*** Block opens ***
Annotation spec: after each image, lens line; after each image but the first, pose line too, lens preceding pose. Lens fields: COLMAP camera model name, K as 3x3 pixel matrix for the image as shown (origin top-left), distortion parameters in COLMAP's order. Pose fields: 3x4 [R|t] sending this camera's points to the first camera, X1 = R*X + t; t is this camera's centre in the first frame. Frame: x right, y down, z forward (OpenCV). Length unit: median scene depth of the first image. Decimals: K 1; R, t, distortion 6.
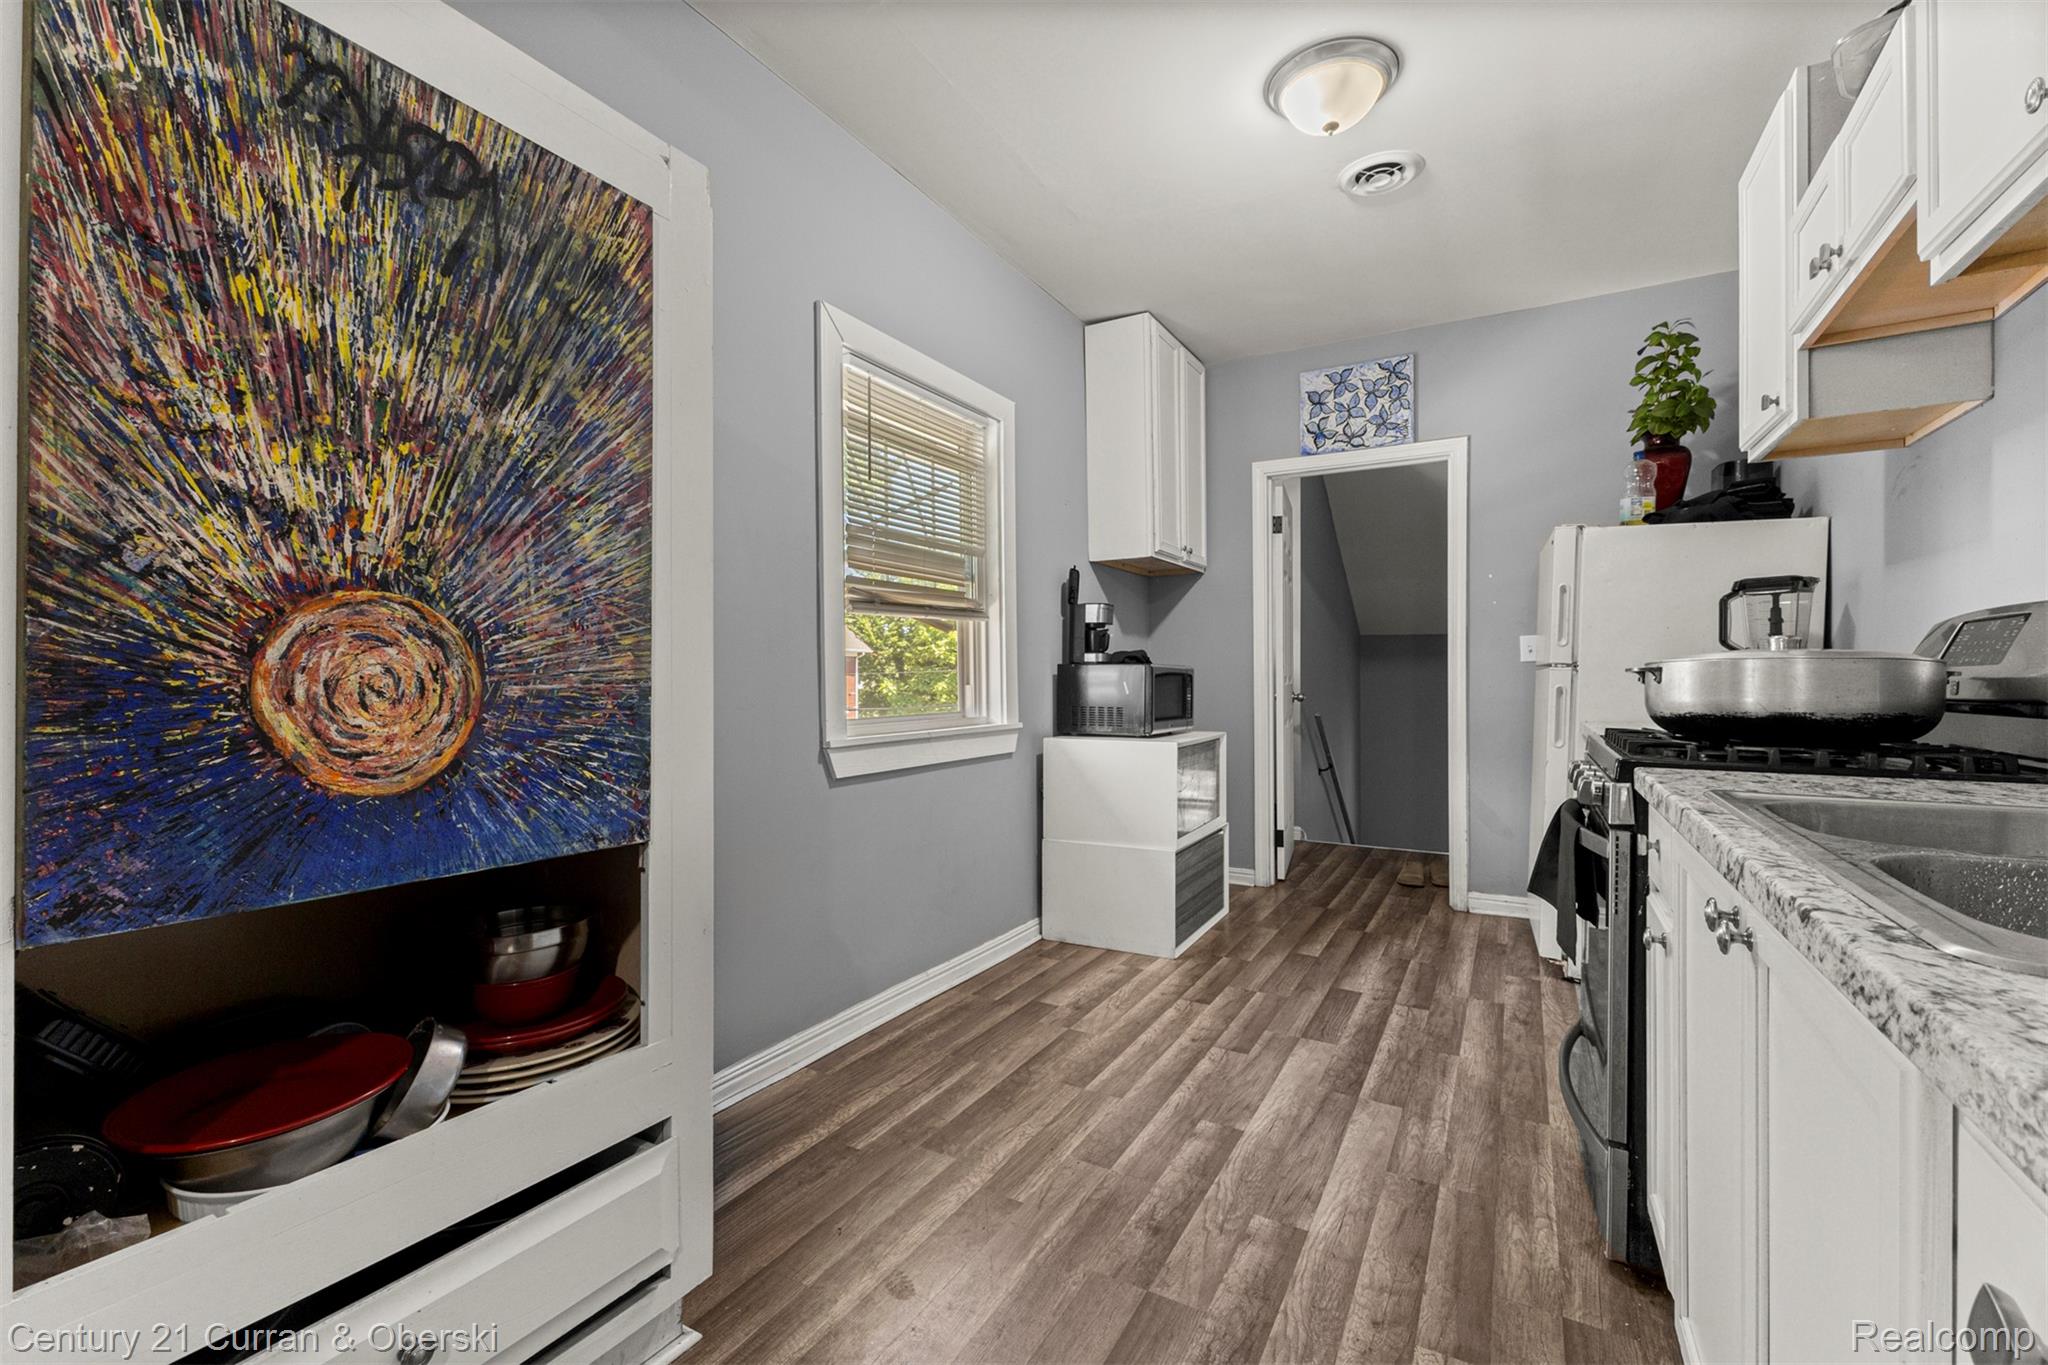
lens RADIAL K [[883.9, 0, 1023.2], [0, 883.9, 685.6], [0, 0, 1]] dist [0.013312, 0.000914]
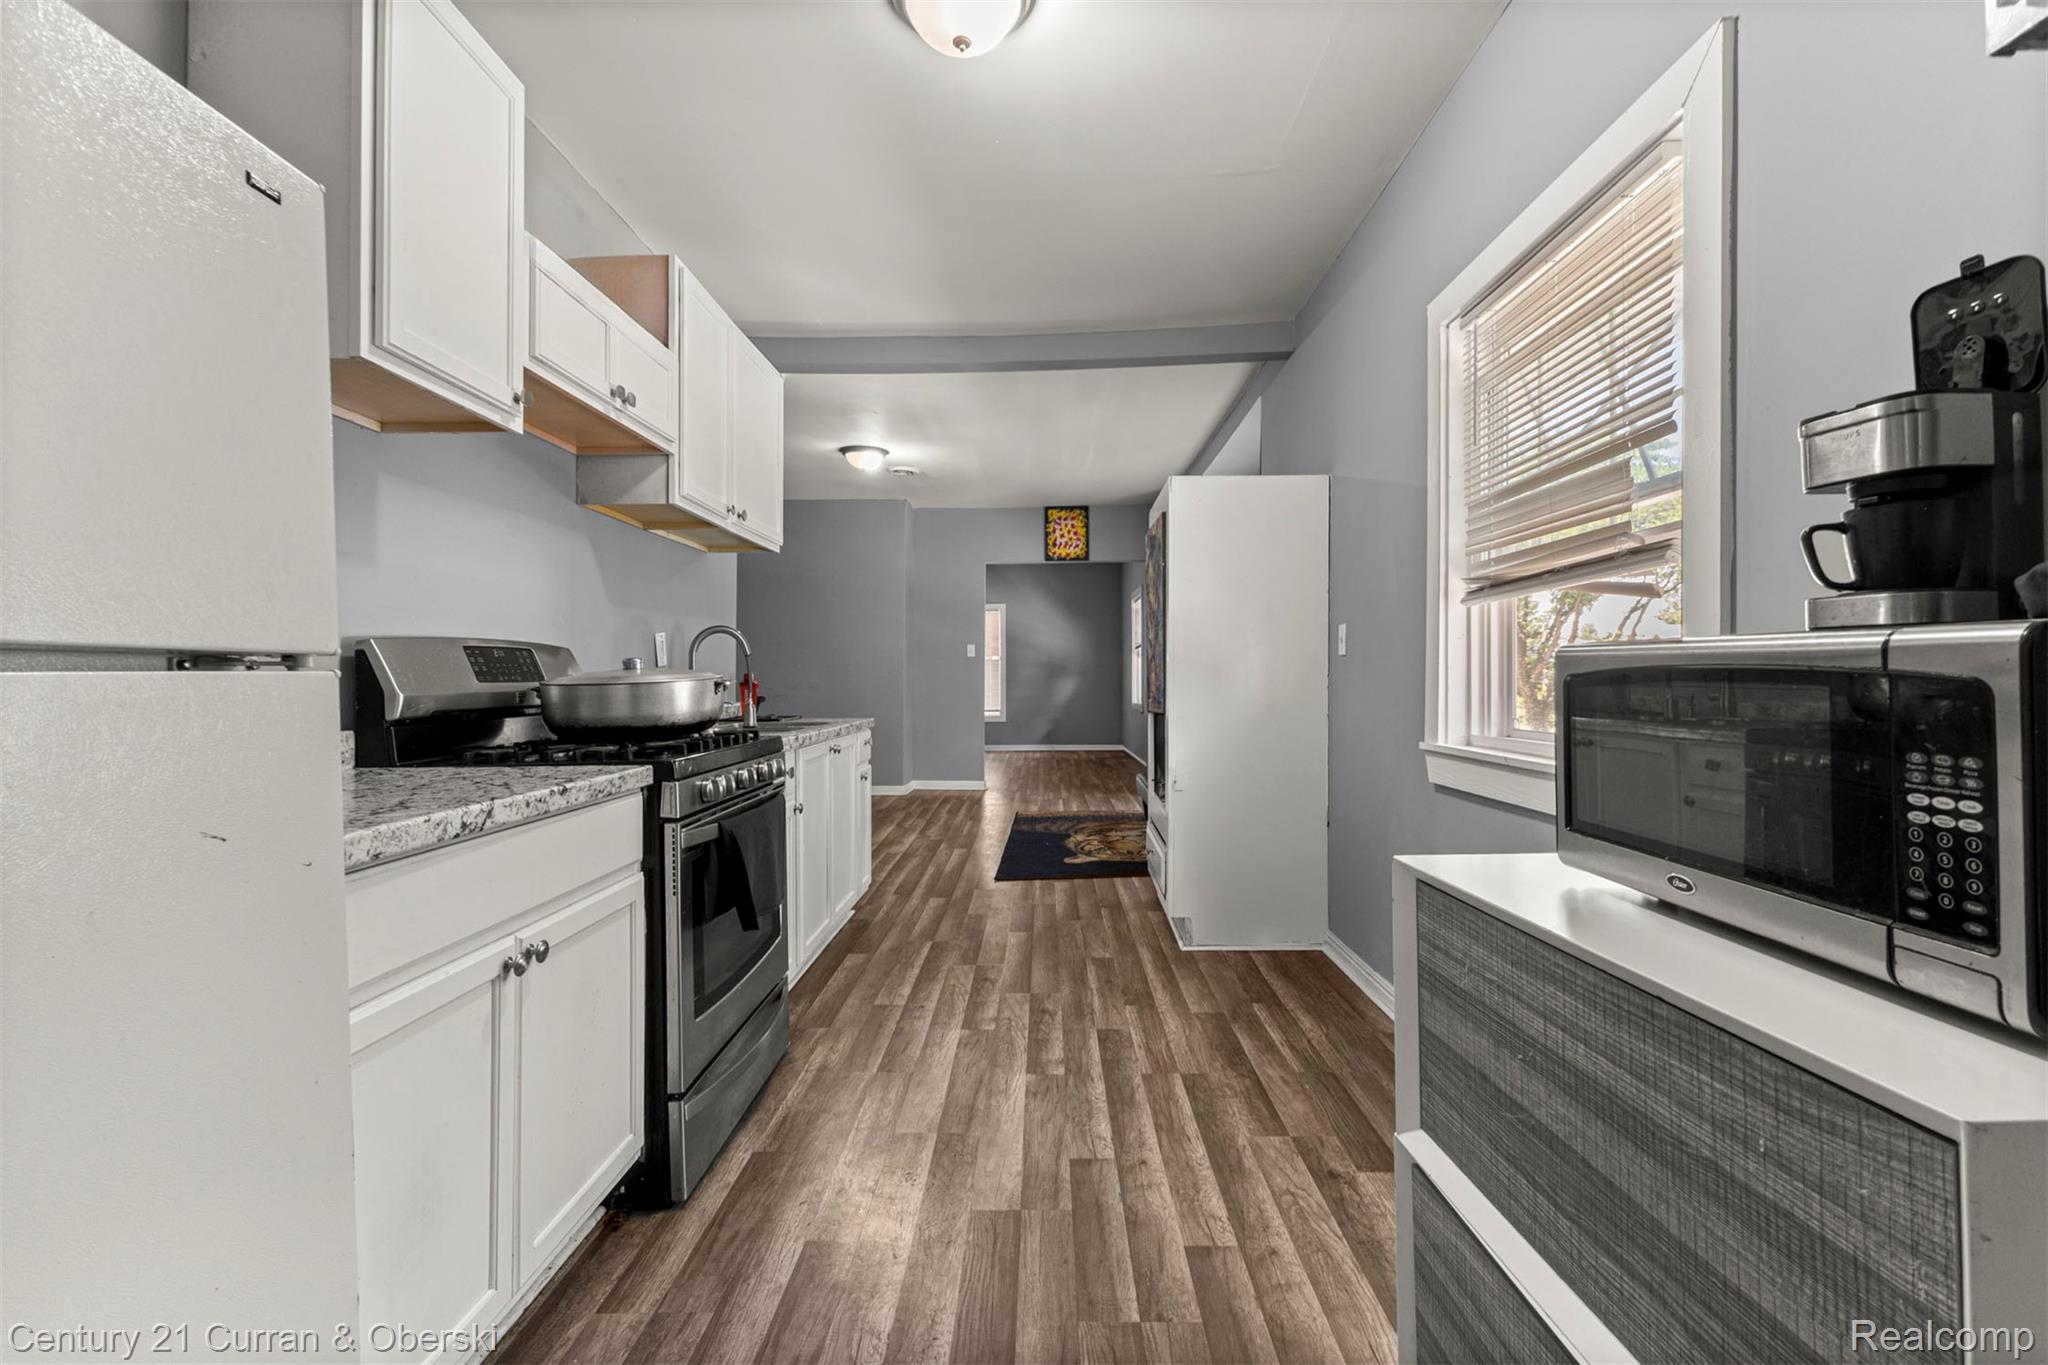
lens RADIAL K [[886.1, 0, 1024.0], [0, 886.1, 682.5], [0, 0, 1]] dist [0.006092, -0.000906]
pose [[-0.882892, 0.013229, -0.469390, 1.370230], [0.007172, 0.999866, 0.014690, -0.048807], [0.469521, 0.009604, -0.882869, 3.499668]]
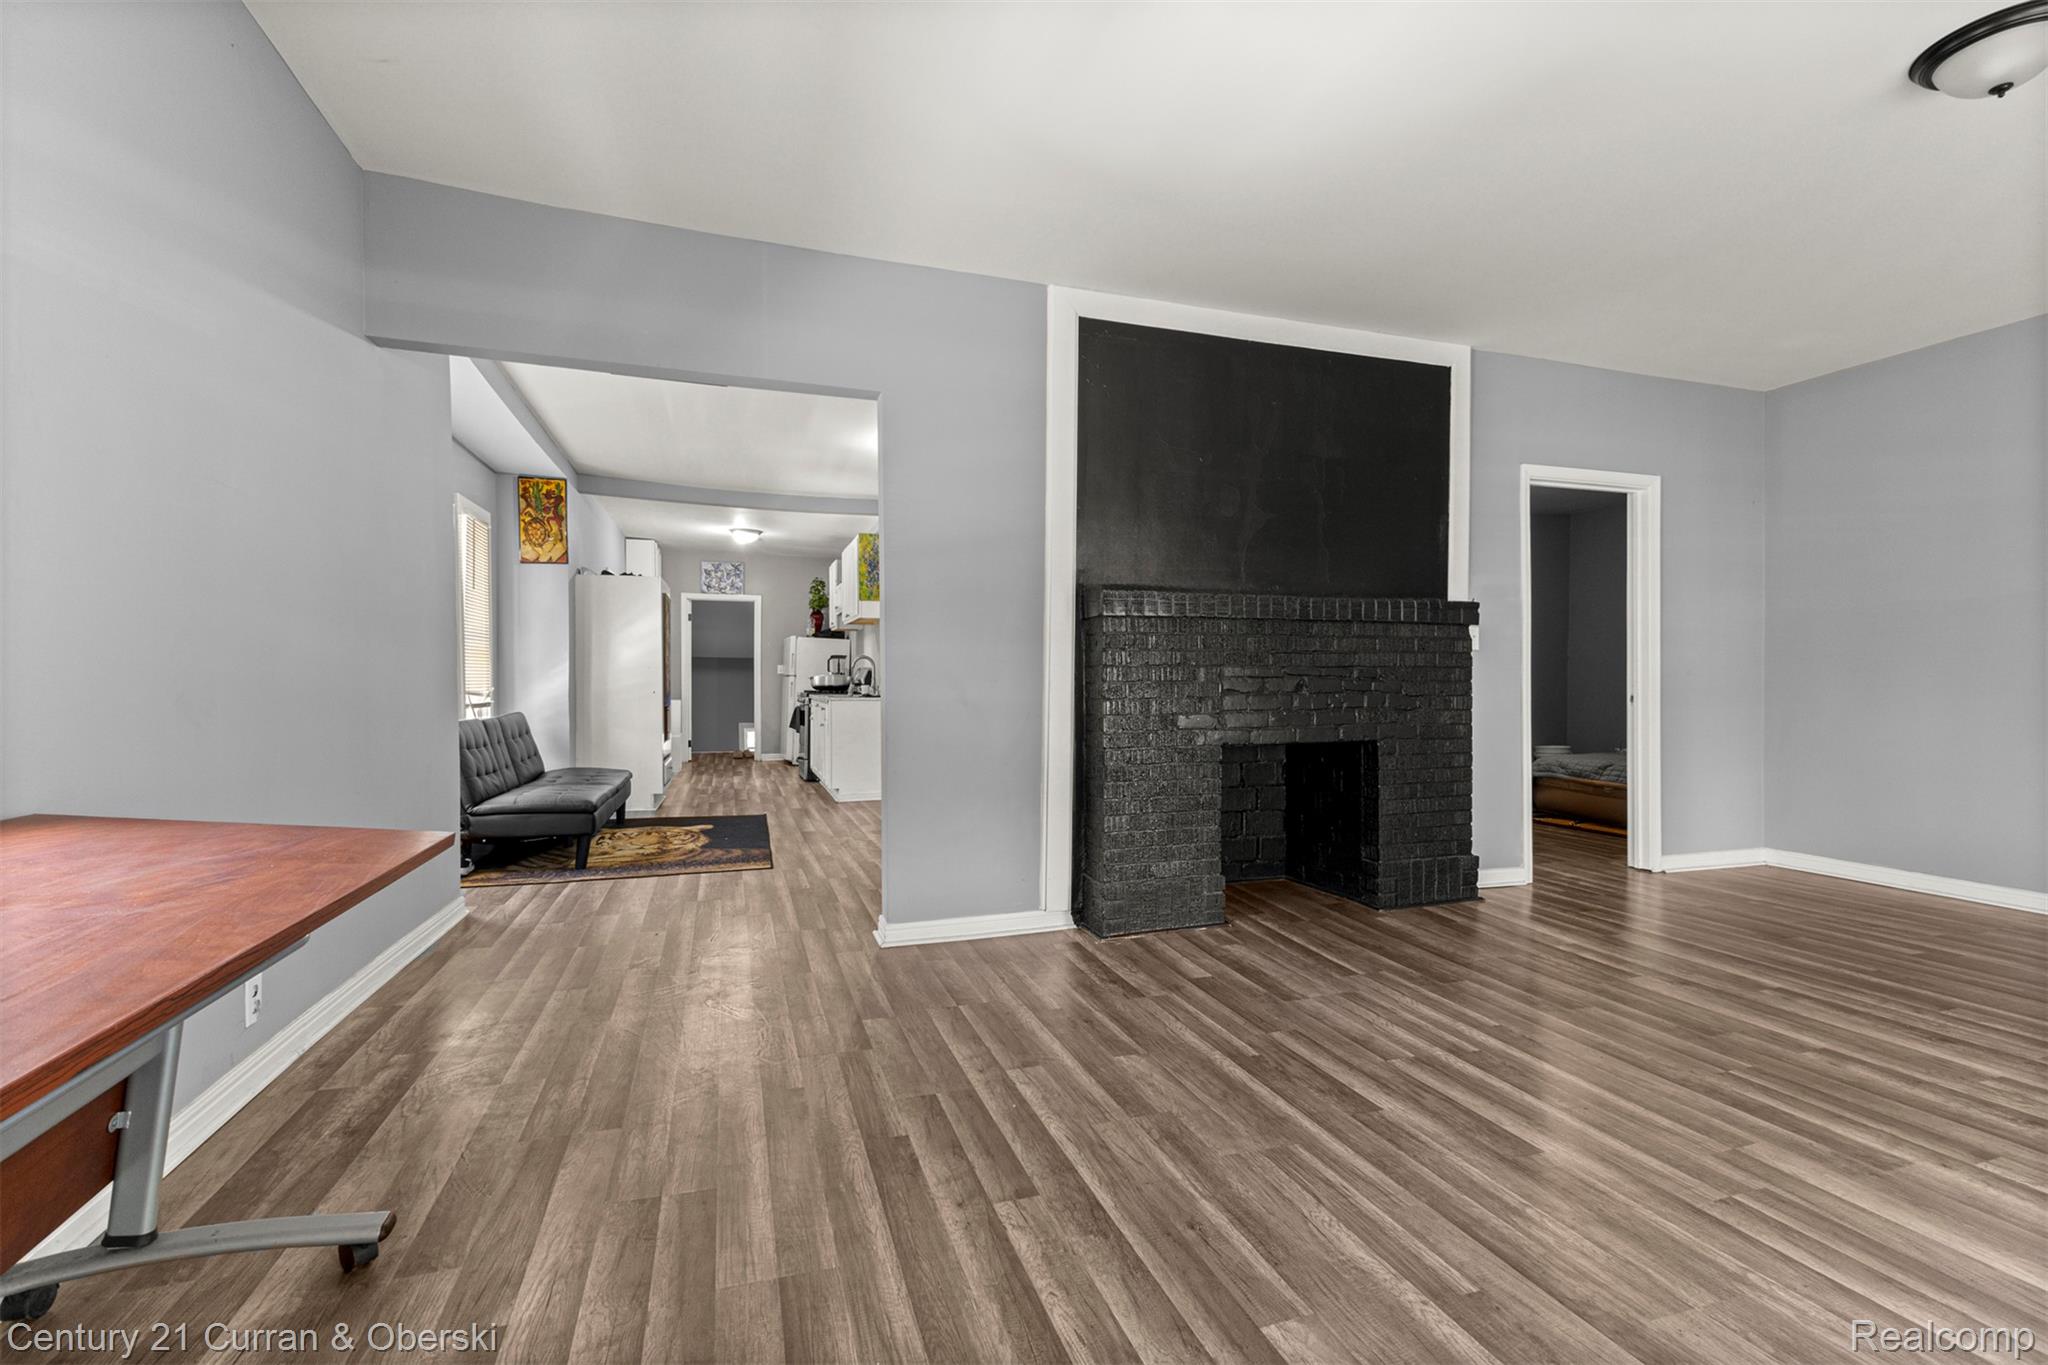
lens RADIAL K [[886.1, 0, 1024.0], [0, 886.1, 682.5], [0, 0, 1]] dist [0.006092, -0.000906]
pose [[0.670682, 0.003858, 0.741735, -3.525983], [0.000500, 0.999984, -0.005653, 0.060975], [-0.741745, 0.004163, 0.670669, -5.186473]]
*** Block closes ***
WORK TASK: Leave the pictures out and print the records above exactly as they stand.

ANSWER AREA:
Annotation spec: after each image, lens line; after each image but the first, pose line too, lens preceding pose. Lens fields: COLMAP camera model name, K as 3x3 pixel matrix for the image as shown (origin top-left), distortion parameters in COLMAP's order. Pose fields: 3x4 [R|t] sending this camera's points to the first camera, X1 = R*X + t; t is this camera's centre in the first frame. Frame: x right, y down, z forward (OpenCV). Length unit: median scene depth of the first image. Decimals: K 1; R, t, distortion 6.
lens RADIAL K [[883.9, 0, 1023.2], [0, 883.9, 685.6], [0, 0, 1]] dist [0.013312, 0.000914]
lens RADIAL K [[886.1, 0, 1024.0], [0, 886.1, 682.5], [0, 0, 1]] dist [0.006092, -0.000906]
pose [[-0.882892, 0.013229, -0.469390, 1.370230], [0.007172, 0.999866, 0.014690, -0.048807], [0.469521, 0.009604, -0.882869, 3.499668]]
lens RADIAL K [[886.1, 0, 1024.0], [0, 886.1, 682.5], [0, 0, 1]] dist [0.006092, -0.000906]
pose [[0.670682, 0.003858, 0.741735, -3.525983], [0.000500, 0.999984, -0.005653, 0.060975], [-0.741745, 0.004163, 0.670669, -5.186473]]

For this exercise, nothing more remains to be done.